No passado domingo, o resultado do referendo que animou a “sociedade civil” e que permitiu ao governo duas semanas de descanso e rédea solta, lançou luz sobre a profunda divisão do país, entre os que são a favor da despenalização do aborto, os que são contra, e a vasta maioria dos que não quiseram dar a sua opinião. Todos unidos, no entanto, no desejo de que a discussão acabasse nesse dia, e Portugal pudesse regressar ao seu hábito de fingir que é um país normal. Não foi por isso de espantar que, em programas como o Fórum TSF (que esta coluna ouve sempre que pode), o povo falasse de mais um “logro” eleitoral. Pois logo no dia seguinte, começou outra discussão, em torno de como regular aquilo que o referendo aprovara.

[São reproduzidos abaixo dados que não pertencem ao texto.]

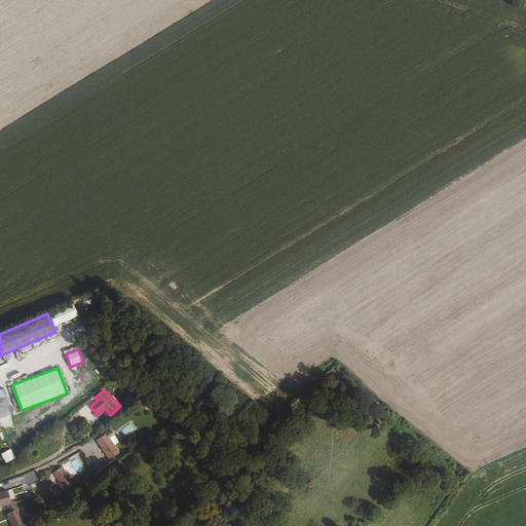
[(106,433),(96,440),(109,458),(118,451),(106,433)]
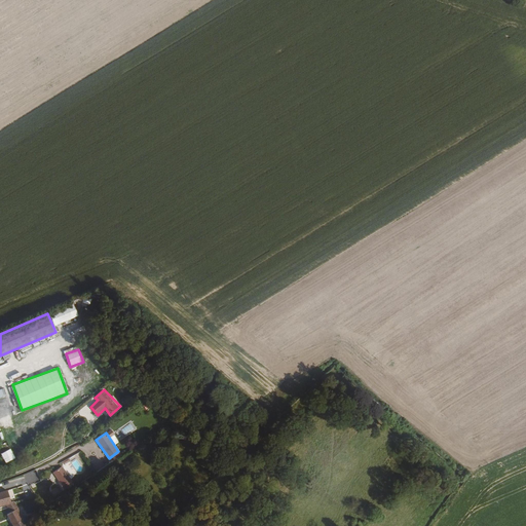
[(11,449),(1,454),(6,463),(16,458),(11,449)]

O Primeiro-Ministro afirmara que “este tema” deveria deixar de “ser um foco de conflito e disputa política”. Mas, logo a partir de terça-feira, o próprio partido que apoia o Governo foi contra o conselho do chefe. Sócrates propusera que estivesse prevista na lei uma “consulta de esclarecimento obrigatória”. Segundo os jornais, esperava assim obter um consenso alargado entre os vários partidos representados na Assembleia. Mas nem no seio do PS esse consenso existiu. Alberto Martins, normalmente um servo das vontades do PM (um tema do agrado particular deste espaço, como o leitor atento poderá já ter reparado) veio logo dizer que a existência de “aconselhamentos obrigatórios” constituíria uma medida “à revelia do mandato popular”, ao colocar em causa a “decisão livre e autónoma da mulher”, e como tal, inaceitável.

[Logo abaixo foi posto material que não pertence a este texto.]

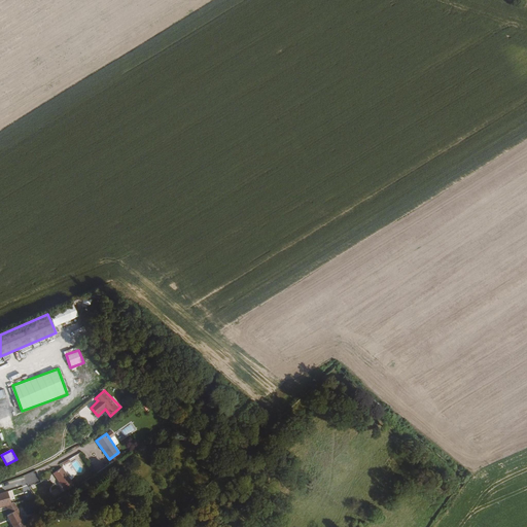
[(62,462),(68,477),(75,473),(72,468),(75,466),(77,470),(82,468),(79,462),(83,460),(80,453),(62,462)]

Não foi o único momento desse dia em que Alberto Martins cortou com a tradição bajuladoura do seu comportamento. No dia seguinte, Luís Marques Mendes, líder do PSD, acusaria o Governo de “matar” o “Estado social”, não lhe ocorrendo (como aliás não ocorre ao Governo) que o “Estado Social” se está a matar a si próprio. Mas havia sido nessas mesmas Jornadas Parlamentares de terça-feira que o Ministro da Saúde Correia de Campos enfrentara maior hostilidade. Os “custos políticos” das medidas do Governo certamente preocuparam alguns deputados, que terão questionado o Ministro acerca do assunto. Este terá respondido que a “reforma da saúde é um comboio, uma caravana” e que ele, Correia de Campos, e não os deputados, era o “maquinista”. Quis com isto afirmar a sua autoridade, mas apenas conseguiu provocar a ira do normalmente submisso líder da bancada parlamentar, que logo lembrou ao ministro que o Governo depende do parlamento, e não o contrário. Pena que o próprio Alberto Martins não se lembre disso mais vezes.